#### [Texte extrait]
À quelques semaines des élections municipales prévues à la mi-mars, les échanges se tendent à M'tsangamouji. Lors du débat “Kalaoidala – Spécial Municipales 2026 diffusé sur Mayotte la 1ère, les trois candidats en lice ont confronté leurs visions pour l’avenir de la commune. Gestion du cyclone Chido, scolarisation des enfants, crise de l’eau et infrastructures sportives ont dominé les discussions.
Un cyclone encore dans toutes les mémoires
Le passage du cyclone Chido a laissé des traces importantes dans la commune. Le maire sortant, Saïd Maarifa Ibrahima, a rappelé que les dégâts ont été estimés entre 6 et 7 millions d’euros, touchant notamment les écoles, les services techniques et les équipements sportifs. Selon lui, les subventions ont été reçues récemment et les travaux devraient démarrer prochainement.
En face, Kayssani Boina, colistier de Ousmane Ahamada Siaka, a dénoncé une gestion insuffisante et un manque d’anticipation. Il estime que, malgré les annonces, les chantiers tardent à se concrétiser. Même constat pour Allaoui Zoubert, qui souligne que certaines infrastructures scolaires étaient déjà fragilisées avant le cyclone.
Écoles : le point de tension majeur
La question de la scolarisation a cristallisé les divergences. À Mtsangamouji, plusieurs dizaines d’enfants seraient en attente d’inscription faute de places disponibles.
Le maire affirme que les classes sont déjà surchargées, avec parfois plus de 30 élèves par salle. Il explique que la commune ne peut inscrire davantage d’enfants sans nouvelles infrastructures et rappelle que la rotation scolaire n’a pas été validée par le rectorat.
Ses opposants dénoncent, eux, un manque de vision et d’anticipation face à la croissance démographique. Ils évoquent également un durcissement des conditions d’inscription et alertent sur les risques sociaux d’une jeunesse non scolarisée. « Un enfant qui n’est pas à l’école est une bombe à retardement », a résumé l’un des candidats.
Tous s’accordent néanmoins sur un point : la nécessité urgente de construire de nouvelles salles de classe.
L’eau : solidarité ou injustice ?
Autre sujet sensible : la gestion de l’eau. Bien que la commune dispose d’un bassin alimenté par rivière, les habitants subissent les coupures d’eau au nom de la solidarité départementale.
Pour l’opposition, cette situation est incompréhensible. Ils estiment que M'tsangamouji, en situation d’autosuffisance relative, devrait bénéficier soit d’un approvisionnement continu, soit d’un avantage tarifaire.
Saïd Maarifa Ibrahima défend une approche solidaire : selon lui, dans un contexte de crise généralisée à Mayotte, il est normal que chaque commune participe à l’effort collectif. Il appelle surtout à accélérer la finalisation des grands ouvrages structurants pour résoudre durablement la pénurie.
Infrastructures : le stade au centre des critiques
La rénovation du stade de M'tsangamouji a également suscité des échanges vifs. L’opposition critique un choix d’implantation sur une zone jugée inadaptée, évoquant des problèmes d’écoulement des eaux et un manque de concertation avec les associations sportives.

#### [Lignes extraites]

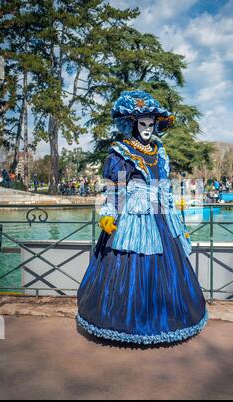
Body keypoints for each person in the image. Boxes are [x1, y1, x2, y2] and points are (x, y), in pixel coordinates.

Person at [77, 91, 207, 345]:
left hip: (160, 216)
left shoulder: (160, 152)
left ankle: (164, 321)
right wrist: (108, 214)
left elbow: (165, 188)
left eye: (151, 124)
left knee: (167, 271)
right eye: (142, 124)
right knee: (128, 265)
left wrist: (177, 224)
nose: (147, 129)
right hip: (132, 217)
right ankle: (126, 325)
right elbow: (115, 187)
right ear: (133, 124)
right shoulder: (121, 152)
---
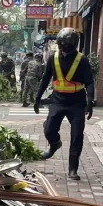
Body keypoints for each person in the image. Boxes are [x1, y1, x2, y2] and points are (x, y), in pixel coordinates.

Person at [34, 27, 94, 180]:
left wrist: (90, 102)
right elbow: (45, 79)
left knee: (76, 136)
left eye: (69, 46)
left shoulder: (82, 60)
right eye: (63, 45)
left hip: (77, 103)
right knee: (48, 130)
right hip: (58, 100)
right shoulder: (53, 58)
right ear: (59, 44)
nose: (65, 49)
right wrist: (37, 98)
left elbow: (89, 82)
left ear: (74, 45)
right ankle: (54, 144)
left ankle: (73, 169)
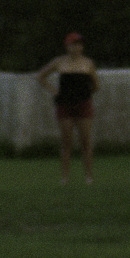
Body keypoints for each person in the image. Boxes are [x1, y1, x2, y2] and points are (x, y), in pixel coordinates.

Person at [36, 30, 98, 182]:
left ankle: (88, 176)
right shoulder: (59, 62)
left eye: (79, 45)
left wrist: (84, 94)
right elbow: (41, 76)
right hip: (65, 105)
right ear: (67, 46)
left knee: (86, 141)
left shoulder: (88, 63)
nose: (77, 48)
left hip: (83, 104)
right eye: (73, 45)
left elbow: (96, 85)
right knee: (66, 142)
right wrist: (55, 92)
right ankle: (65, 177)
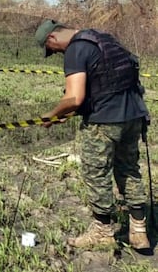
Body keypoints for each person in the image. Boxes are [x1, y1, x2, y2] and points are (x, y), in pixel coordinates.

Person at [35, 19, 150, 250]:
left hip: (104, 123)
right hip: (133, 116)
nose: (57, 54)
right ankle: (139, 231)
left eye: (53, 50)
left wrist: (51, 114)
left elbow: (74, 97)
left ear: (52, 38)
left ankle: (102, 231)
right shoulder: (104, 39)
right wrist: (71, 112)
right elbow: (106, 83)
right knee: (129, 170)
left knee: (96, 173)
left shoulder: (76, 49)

#### [Travail à faire]
1. Recopiez tout le passage de l'article sur les municipales à M'tsangamouji, depuis « Ses opposants dénoncent, eux, un » jusqu'à « la solidarité départementale. ».
2. D'après l'article sur les municipales à M'tsangamouji, à combien le maire sortant évalue-t-il les dégâts causés par le cyclone Chido ?

#### [Réponses attendues]
1.
Ses opposants dénoncent, eux, un manque de vision et d’anticipation face à la croissance démographique. Ils évoquent également un durcissement des conditions d’inscription et alertent sur les risques sociaux d’une jeunesse non scolarisée. « Un enfant qui n’est pas à l’école est une bombe à retardement », a résumé l’un des candidats.
Tous s’accordent néanmoins sur un point : la nécessité urgente de construire de nouvelles salles de classe.
L’eau : solidarité ou injustice ?
Autre sujet sensible : la gestion de l’eau. Bien que la commune dispose d’un bassin alimenté par rivière, les habitants subissent les coupures d’eau au nom de la solidarité départementale.

2. Entre 6 et 7 millions d'euros.